The first Germans to come here, that I remember, were Mr. and Mrs. Wm. Schultz and their small son Carl. Mrs. Schultz was a beautiful woman with pink and white complexion and lovely red hair. Soon after this a distinguished looking lady came to school and entered the primary dept. She had been a teacher in Germany and wished to learn English. She progressed very rapidly.
We had some very able teachers who were willing and anxious to help older boys -and girls after hours. Notable and chief among these was T.. W. Haight. Not many young people were able to go away to school, so we were all anxious to learn what we could at home.
The first winter I taught I received $20 a month and paid $1.50 a week for my board. I wore aprons to save my dresses. Hoods in winter and sunbonnets in summer comprised the head wear in those days. These were all home made.
In the 70s I taught in Milwaukee and one night we went to the Academy of Music where a man gave a demonstration of the new invention, the telephone. We were awed when we heard an orchestra in Chicago play at a prearranged time. We couldn't believe all he told us about it, but in two or three years Andrews and Wood had a telephone installed in their store for the use of the public.
Sewall Andrews was reputed to be hard, stern and grasping. I wish to do justice to his memory. Money disappeared from the till in his store: by watching, Mr. Andrews caught the boy who was a bright, happy young fellow and the son of a widow, who had tried hard to raise her son in the right way. After a good reprimand, Mr. Andrews let the lad go, providing he leave town.
In later years it was learned that the boy had developed into a good man who was m credit t4 his community. His life might not have turned out that way except for the leniency of Mr. Andrews.
Shortly before my mother left this life she said, "What a pity that we cannot be as charitable and sympathetic toward mental and moral illness as we are toward physical sickness."

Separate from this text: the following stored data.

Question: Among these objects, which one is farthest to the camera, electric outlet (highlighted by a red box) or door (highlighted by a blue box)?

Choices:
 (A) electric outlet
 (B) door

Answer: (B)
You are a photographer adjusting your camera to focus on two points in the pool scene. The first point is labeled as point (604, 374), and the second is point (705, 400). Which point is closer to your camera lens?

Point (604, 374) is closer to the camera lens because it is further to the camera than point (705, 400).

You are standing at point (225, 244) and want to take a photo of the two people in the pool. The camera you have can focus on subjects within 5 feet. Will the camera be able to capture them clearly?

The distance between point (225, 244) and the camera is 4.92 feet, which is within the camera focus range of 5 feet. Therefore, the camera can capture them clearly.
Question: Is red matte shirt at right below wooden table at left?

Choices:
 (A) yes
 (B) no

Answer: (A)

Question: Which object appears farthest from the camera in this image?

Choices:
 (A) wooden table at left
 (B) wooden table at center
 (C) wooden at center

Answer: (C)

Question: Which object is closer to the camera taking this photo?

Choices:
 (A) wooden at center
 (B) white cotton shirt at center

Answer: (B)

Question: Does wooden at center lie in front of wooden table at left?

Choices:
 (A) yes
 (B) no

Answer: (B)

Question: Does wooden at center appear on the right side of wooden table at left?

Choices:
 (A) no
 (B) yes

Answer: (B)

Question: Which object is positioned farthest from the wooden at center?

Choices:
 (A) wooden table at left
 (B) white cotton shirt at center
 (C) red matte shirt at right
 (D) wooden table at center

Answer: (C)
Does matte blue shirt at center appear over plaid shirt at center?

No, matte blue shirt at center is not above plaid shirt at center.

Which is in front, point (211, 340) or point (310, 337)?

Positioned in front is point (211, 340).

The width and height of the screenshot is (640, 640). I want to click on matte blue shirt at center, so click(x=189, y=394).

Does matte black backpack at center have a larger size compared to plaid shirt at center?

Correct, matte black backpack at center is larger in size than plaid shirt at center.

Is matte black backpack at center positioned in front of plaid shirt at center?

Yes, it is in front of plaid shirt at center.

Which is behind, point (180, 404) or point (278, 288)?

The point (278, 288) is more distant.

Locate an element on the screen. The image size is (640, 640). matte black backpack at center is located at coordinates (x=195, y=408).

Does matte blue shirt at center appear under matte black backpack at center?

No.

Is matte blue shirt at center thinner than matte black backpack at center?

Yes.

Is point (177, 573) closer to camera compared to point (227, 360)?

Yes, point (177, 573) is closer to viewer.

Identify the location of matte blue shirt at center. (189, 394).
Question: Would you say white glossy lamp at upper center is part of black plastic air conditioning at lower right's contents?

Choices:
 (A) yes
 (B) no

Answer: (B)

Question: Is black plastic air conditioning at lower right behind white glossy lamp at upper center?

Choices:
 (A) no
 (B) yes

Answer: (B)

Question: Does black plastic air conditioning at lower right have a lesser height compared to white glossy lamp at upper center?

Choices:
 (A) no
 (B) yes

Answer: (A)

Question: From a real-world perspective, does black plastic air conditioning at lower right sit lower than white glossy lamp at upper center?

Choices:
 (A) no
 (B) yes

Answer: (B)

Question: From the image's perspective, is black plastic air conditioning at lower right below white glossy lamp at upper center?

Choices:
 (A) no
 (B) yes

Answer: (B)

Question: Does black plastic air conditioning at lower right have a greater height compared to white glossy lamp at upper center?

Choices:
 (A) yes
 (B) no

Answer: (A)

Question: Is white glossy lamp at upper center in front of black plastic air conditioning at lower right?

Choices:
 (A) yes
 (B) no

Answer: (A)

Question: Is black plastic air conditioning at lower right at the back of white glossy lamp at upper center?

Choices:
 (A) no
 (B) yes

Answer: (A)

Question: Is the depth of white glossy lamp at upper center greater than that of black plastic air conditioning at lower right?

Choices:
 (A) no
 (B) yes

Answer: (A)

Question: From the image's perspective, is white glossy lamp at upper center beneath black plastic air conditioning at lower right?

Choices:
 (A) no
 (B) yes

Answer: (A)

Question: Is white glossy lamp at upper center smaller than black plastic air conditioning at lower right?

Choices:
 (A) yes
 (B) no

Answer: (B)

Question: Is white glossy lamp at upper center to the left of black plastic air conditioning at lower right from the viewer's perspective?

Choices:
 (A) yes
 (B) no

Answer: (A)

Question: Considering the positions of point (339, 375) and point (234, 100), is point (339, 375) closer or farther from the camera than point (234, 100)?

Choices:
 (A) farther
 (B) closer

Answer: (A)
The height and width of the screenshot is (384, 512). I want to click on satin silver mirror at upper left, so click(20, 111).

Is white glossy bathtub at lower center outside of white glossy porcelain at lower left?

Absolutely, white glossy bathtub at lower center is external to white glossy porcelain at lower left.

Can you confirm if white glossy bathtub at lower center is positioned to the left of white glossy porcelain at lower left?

Hits and pieces gleaned from boxes of old letters and working papers for a family history have revealed these tidbits. The parents of Alura Collins Hollister were Dr. William Penn Collins and Mary (Cassey) Collins of Aberdeen, Scotland. Dr. Wm. Penn Collins was a charter member of the U & U Church.
Alura was the second wife of Alfred Hollister. They were married October 6, 1886. Four
children, William Penn, Esther, Clark Hollis, and Mary blessed the union.
Just outside the village of Mukwonago on the old Rochester road (Highway 83) was a house that had been known as the Collins place since 1862. It was a picturesque old white farm house perched on the crest of a gentle slope. Just below the hill was the creek and the mill pond.
The parents of Alfred Hollister were Hollis Hollister and Esther M. (Clark) Hollister. Hollis was born in Bafford, Canada and Esther was born in Cabot, Vt.
The Collins House was occupied by Mrs. Mary Collins in 1912. She cared for babies that the Childrens Home Finding Association had not yet found homes for. She would have from one to ten babies all the time. The porch in the back of the house was made into a dormitory for day time use. A tent was used at night. At the end of summer, the babies would live outside as long as comfort would allow.